PARTS OF THE EXERCISE:
A - Give every code listed in the article on Mornico Losana, with its label and value.
B - From the article on Mornico Losana, reproduce the passage that begins at the words "- Postal code: 27040" and stops after the words "the castle rises.".

EXTRACT:
- Comune di Mornico Losana
- Mornico Losana Location of Mornico Losana in Italy Mornico Losana Mornico Losana (Lombardy)
- Coordinates: 45°1′N 9°12′E﻿ / ﻿45.017°N 9.200°E
- Country: Italy
- Region: Lombardy
- Province: Province of Pavia (PV)

Government
- • Mayor: Ilaria Rosati (Impegno Civico per Mornico Losana)

Area
- • Total: 8.2 km^{2} (3.2 sq mi)
- Elevation: 284 m (932 ft)

Population (Dec. 2021)
- • Total: 595
- • Density: 73/km^{2} (190/sq mi)
- Demonym: Mornichesi
- Time zone: UTC+1 (CET)
- • Summer (DST): UTC+2 (CEST)
- Postal code: 27040
- Dialing code: 0383
- ISTAT code: 018101
- Patron saint: Saints Cosma and Damian
- Saint day: September 26
- Website: https://www.comunemornicolosana.pv.it

= Mornico Losana =

Mornico Losana (Murnigh in Oltrepò dialect) is a comune (municipality) in the Province of Pavia, in the Italian region of Lombardy. It is located about 50 km south of Milan and about 20 km south of Pavia. As of 31 December 2020, it had a population of 600 people and covered an area of 8.2 km2. The name of the comune derives from its two largest neighborhoods: Mornico and Losana.

== Geography ==
Mornico Losana is formed by hills of the Oltrepò Pavese region, stretching its territory between the valleys of Verzate and Val Sorda streams. On the top of the highest hill of the comune, the castle rises.

SUPPLIED MATERIAL:

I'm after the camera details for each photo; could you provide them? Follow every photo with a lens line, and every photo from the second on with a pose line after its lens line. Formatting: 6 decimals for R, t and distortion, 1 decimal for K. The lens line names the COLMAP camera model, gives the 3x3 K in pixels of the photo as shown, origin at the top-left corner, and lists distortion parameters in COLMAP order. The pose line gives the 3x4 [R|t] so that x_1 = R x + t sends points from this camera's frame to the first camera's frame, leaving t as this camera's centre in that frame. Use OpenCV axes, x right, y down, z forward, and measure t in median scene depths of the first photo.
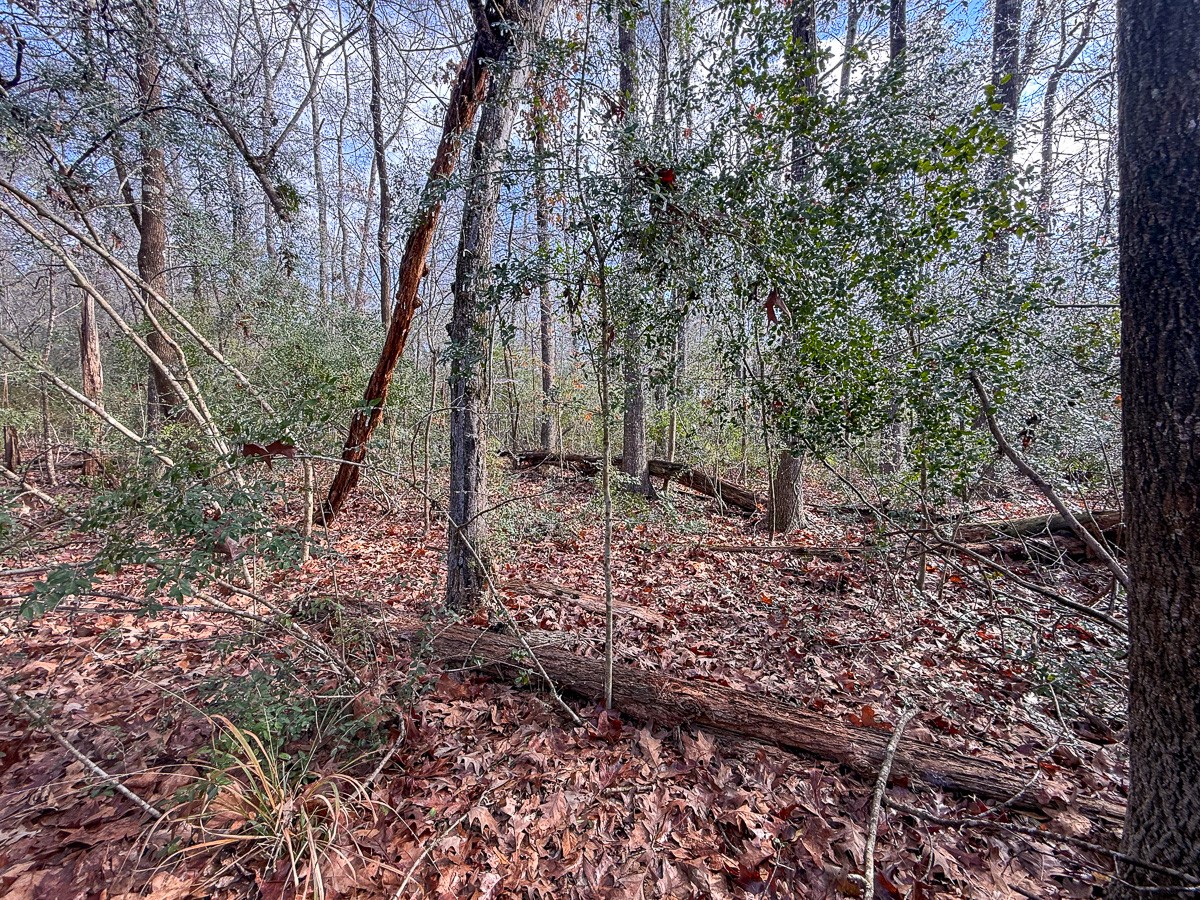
lens RADIAL K [[479.3, 0, 597.7], [0, 479.3, 450.1], [0, 0, 1]] dist [0.000760, 0.000196]
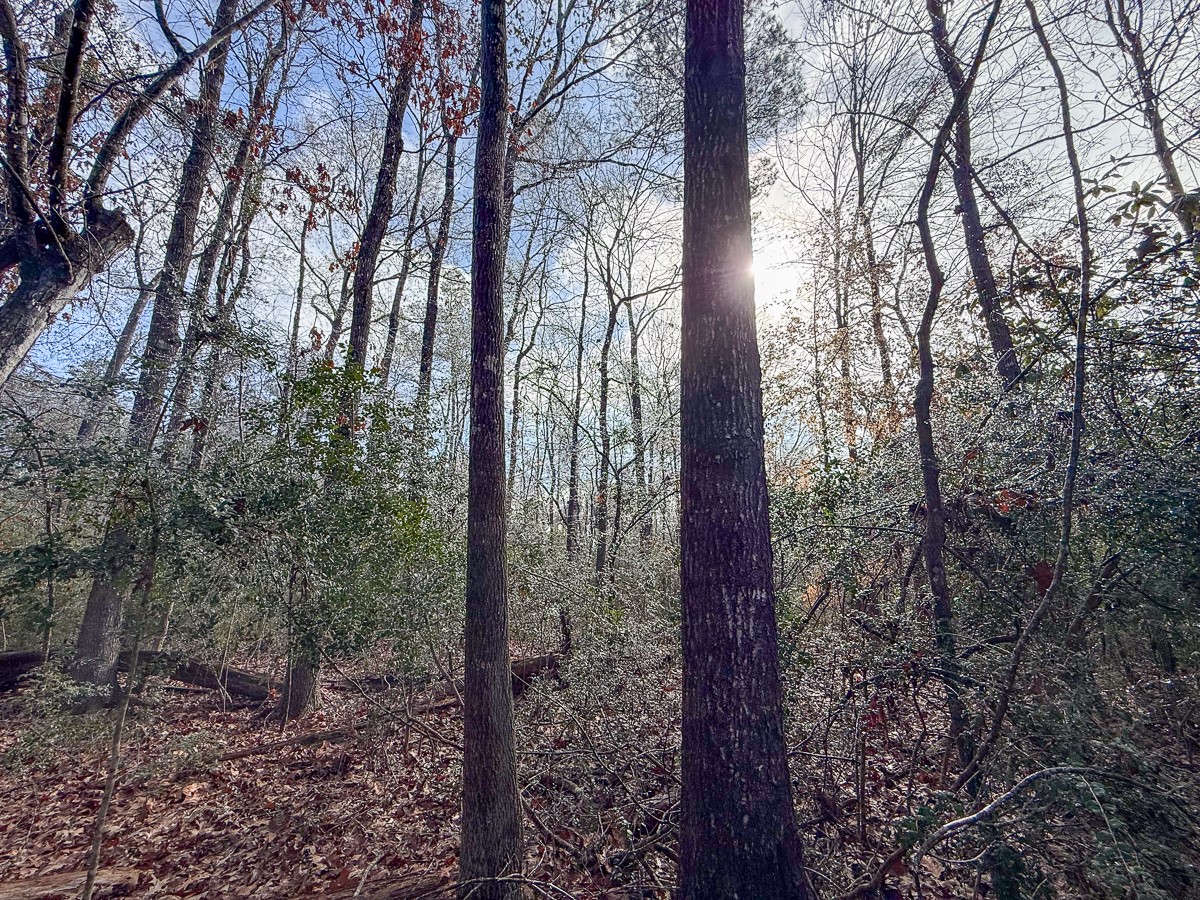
lens RADIAL K [[479.3, 0, 598.9], [0, 479.3, 446.9], [0, 0, 1]] dist [0.000760, 0.000196]
pose [[0.626541, 0.188922, 0.756145, -0.142338], [0.039708, 0.961180, -0.273051, -0.128975], [-0.778376, 0.201103, 0.594717, -0.354275]]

ANSWER SECTION:
A -
Postal code: 27040
Dialing code: 0383
ISTAT code: 018101

B -
- Postal code: 27040
- Dialing code: 0383
- ISTAT code: 018101
- Patron saint: Saints Cosma and Damian
- Saint day: September 26
- Website: https://www.comunemornicolosana.pv.it

= Mornico Losana =

Mornico Losana (Murnigh in Oltrepò dialect) is a comune (municipality) in the Province of Pavia, in the Italian region of Lombardy. It is located about 50 km south of Milan and about 20 km south of Pavia. As of 31 December 2020, it had a population of 600 people and covered an area of 8.2 km2. The name of the comune derives from its two largest neighborhoods: Mornico and Losana.

== Geography ==
Mornico Losana is formed by hills of the Oltrepò Pavese region, stretching its territory between the valleys of Verzate and Val Sorda streams. On the top of the highest hill of the comune, the castle rises.